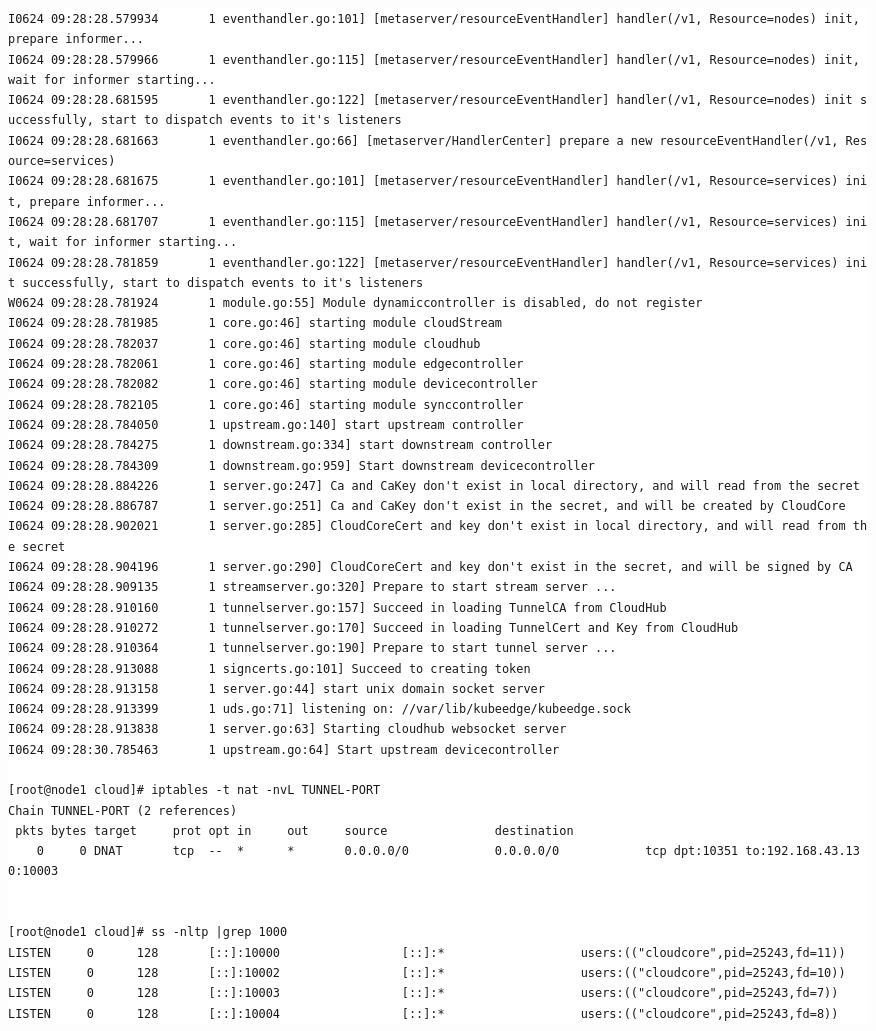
 ```
I0624 09:28:28.579934       1 eventhandler.go:101] [metaserver/resourceEventHandler] handler(/v1, Resource=nodes) init, prepare informer...
I0624 09:28:28.579966       1 eventhandler.go:115] [metaserver/resourceEventHandler] handler(/v1, Resource=nodes) init, wait for informer starting...
I0624 09:28:28.681595       1 eventhandler.go:122] [metaserver/resourceEventHandler] handler(/v1, Resource=nodes) init successfully, start to dispatch events to it's listeners
I0624 09:28:28.681663       1 eventhandler.go:66] [metaserver/HandlerCenter] prepare a new resourceEventHandler(/v1, Resource=services)
I0624 09:28:28.681675       1 eventhandler.go:101] [metaserver/resourceEventHandler] handler(/v1, Resource=services) init, prepare informer...
I0624 09:28:28.681707       1 eventhandler.go:115] [metaserver/resourceEventHandler] handler(/v1, Resource=services) init, wait for informer starting...
I0624 09:28:28.781859       1 eventhandler.go:122] [metaserver/resourceEventHandler] handler(/v1, Resource=services) init successfully, start to dispatch events to it's listeners
W0624 09:28:28.781924       1 module.go:55] Module dynamiccontroller is disabled, do not register
I0624 09:28:28.781985       1 core.go:46] starting module cloudStream
I0624 09:28:28.782037       1 core.go:46] starting module cloudhub
I0624 09:28:28.782061       1 core.go:46] starting module edgecontroller
I0624 09:28:28.782082       1 core.go:46] starting module devicecontroller
I0624 09:28:28.782105       1 core.go:46] starting module synccontroller
I0624 09:28:28.784050       1 upstream.go:140] start upstream controller
I0624 09:28:28.784275       1 downstream.go:334] start downstream controller
I0624 09:28:28.784309       1 downstream.go:959] Start downstream devicecontroller
I0624 09:28:28.884226       1 server.go:247] Ca and CaKey don't exist in local directory, and will read from the secret
I0624 09:28:28.886787       1 server.go:251] Ca and CaKey don't exist in the secret, and will be created by CloudCore
I0624 09:28:28.902021       1 server.go:285] CloudCoreCert and key don't exist in local directory, and will read from the secret
I0624 09:28:28.904196       1 server.go:290] CloudCoreCert and key don't exist in the secret, and will be signed by CA
I0624 09:28:28.909135       1 streamserver.go:320] Prepare to start stream server ...
I0624 09:28:28.910160       1 tunnelserver.go:157] Succeed in loading TunnelCA from CloudHub
I0624 09:28:28.910272       1 tunnelserver.go:170] Succeed in loading TunnelCert and Key from CloudHub
I0624 09:28:28.910364       1 tunnelserver.go:190] Prepare to start tunnel server ...
I0624 09:28:28.913088       1 signcerts.go:101] Succeed to creating token
I0624 09:28:28.913158       1 server.go:44] start unix domain socket server
I0624 09:28:28.913399       1 uds.go:71] listening on: //var/lib/kubeedge/kubeedge.sock
I0624 09:28:28.913838       1 server.go:63] Starting cloudhub websocket server
I0624 09:28:30.785463       1 upstream.go:64] Start upstream devicecontroller

[root@node1 cloud]# iptables -t nat -nvL TUNNEL-PORT
Chain TUNNEL-PORT (2 references)
 pkts bytes target     prot opt in     out     source               destination
    0     0 DNAT       tcp  --  *      *       0.0.0.0/0            0.0.0.0/0            tcp dpt:10351 to:192.168.43.130:10003
    

[root@node1 cloud]# ss -nltp |grep 1000
LISTEN     0      128       [::]:10000                 [::]:*                   users:(("cloudcore",pid=25243,fd=11))
LISTEN     0      128       [::]:10002                 [::]:*                   users:(("cloudcore",pid=25243,fd=10))
LISTEN     0      128       [::]:10003                 [::]:*                   users:(("cloudcore",pid=25243,fd=7))
LISTEN     0      128       [::]:10004                 [::]:*                   users:(("cloudcore",pid=25243,fd=8))
```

◆ ◆ ◆ ◆

Your answer should hold every line of the entries that contains the string "nodes".

- **Exercise answer**:
I0624 09:28:28.579934       1 eventhandler.go:101] [metaserver/resourceEventHandler] handler(/v1, Resource=nodes) init, prepare informer...
I0624 09:28:28.579966       1 eventhandler.go:115] [metaserver/resourceEventHandler] handler(/v1, Resource=nodes) init, wait for informer starting...
I0624 09:28:28.681595       1 eventhandler.go:122] [metaserver/resourceEventHandler] handler(/v1, Resource=nodes) init successfully, start to dispatch events to it's listeners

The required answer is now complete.